Zu den Zielen zählten auch das Außen- und das Handelsministerium in Peking, der Zoll sowie der Telekommunikationsriese Huawei. Das Magazin berief sich dabei auf Dokumente des ehemaligen NSA-Mitarbeiters Edward Snowden. Auch die „New York Times“ berichtete mit Bezug auf Unterlagen des Whistleblowers, der im russischen Exil lebt, über die Operationen gegen Huawei.

Die NSA erklärte in einer Email, der Geheimdienst nutze seine Fähigkeiten nicht, um Betriebsgeheimnisse ausländischer Unternehmen zugunsten von US-Firmen zu stehlen. Die nachrichtendienstliche Aufklärung diene ausschließlich der Sicherheit der USA. Die Enthüllung von NSA-Praktiken schade der Sicherheit der Vereinigten Staaten und ihrer Alliierten. Im vergangenen Jahr war unter anderem bekannt geworden, dass der US-Geheimdienst Handy-Gespräche von Kanzlerin Angela Merkel abgehört hatte. Die Enthüllungen könnten das Treffen von Obama und Xi am Montag am Rande des Atomgipfels in Den Haag überschatten. Die USA haben China in der Vergangenheit wiederholt schwerer Militär- und Industriespionage und Hackerangriffe beschuldigt. So sagte denn auch Cheng Xiaohe von der Pekinger Volksuniversität, die Berichte legte eine Doppelmoral der USA offen. „Washington verliert seine moralische Überheblichkeit“, sagte der außenpolitische Experte der Nachrichtenagentur dpa. Beim Besuch von Xi in Kalifornien im vergangenen Juni waren ebenfalls kurz zuvor Berichte von Snowden über die Arbeit der US-Geheimdienste veröffentlicht worden.
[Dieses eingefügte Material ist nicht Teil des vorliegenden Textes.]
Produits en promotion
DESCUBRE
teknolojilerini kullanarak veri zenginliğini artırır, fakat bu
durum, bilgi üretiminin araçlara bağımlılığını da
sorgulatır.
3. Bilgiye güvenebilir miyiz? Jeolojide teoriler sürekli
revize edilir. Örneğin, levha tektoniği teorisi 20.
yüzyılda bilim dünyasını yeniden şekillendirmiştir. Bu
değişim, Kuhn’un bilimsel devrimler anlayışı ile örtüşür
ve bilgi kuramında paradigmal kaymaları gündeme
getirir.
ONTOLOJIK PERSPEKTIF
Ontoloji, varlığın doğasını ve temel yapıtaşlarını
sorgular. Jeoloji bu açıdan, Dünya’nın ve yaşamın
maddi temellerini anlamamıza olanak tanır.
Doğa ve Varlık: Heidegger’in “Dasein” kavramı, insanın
Besonders aufwändig war nach Angaben des „Spiegel“ eine NSA-Operation gegen Huawei, dem zweitgrößten Netzwerkausstatter der Welt. Einer Spezialeinheit sei es gelungen, an rund 100 Stellen das Computernetzwerk des Unternehmens zu infiltrieren und interne Dokumente zu kopieren. Zudem habe sich die NSA Zugang zum geheimen Quellcode einzelner Produkte verschafft. Dieser Softwarecode gilt als Allerheiligstes von Computerunternehmen.

Nach Angaben der „New York Times“ lief die Huawei-Operation unter dem Codenamen „Shotgiant“. Eines der Ziele sei es gewesen, Verbindungen zwischen dem Telekommunikationsriesen und der chinesischen Volksbefreiungsarmee zu finden. Darüber hinaus habe sich die NSA die technologischen Erkenntnisse zunutze machen wollen, um bei Verkäufen von Huawei-Ausrüstung in andere Länder deren Computer- und Telefonnetzwerke ausspähen zu können.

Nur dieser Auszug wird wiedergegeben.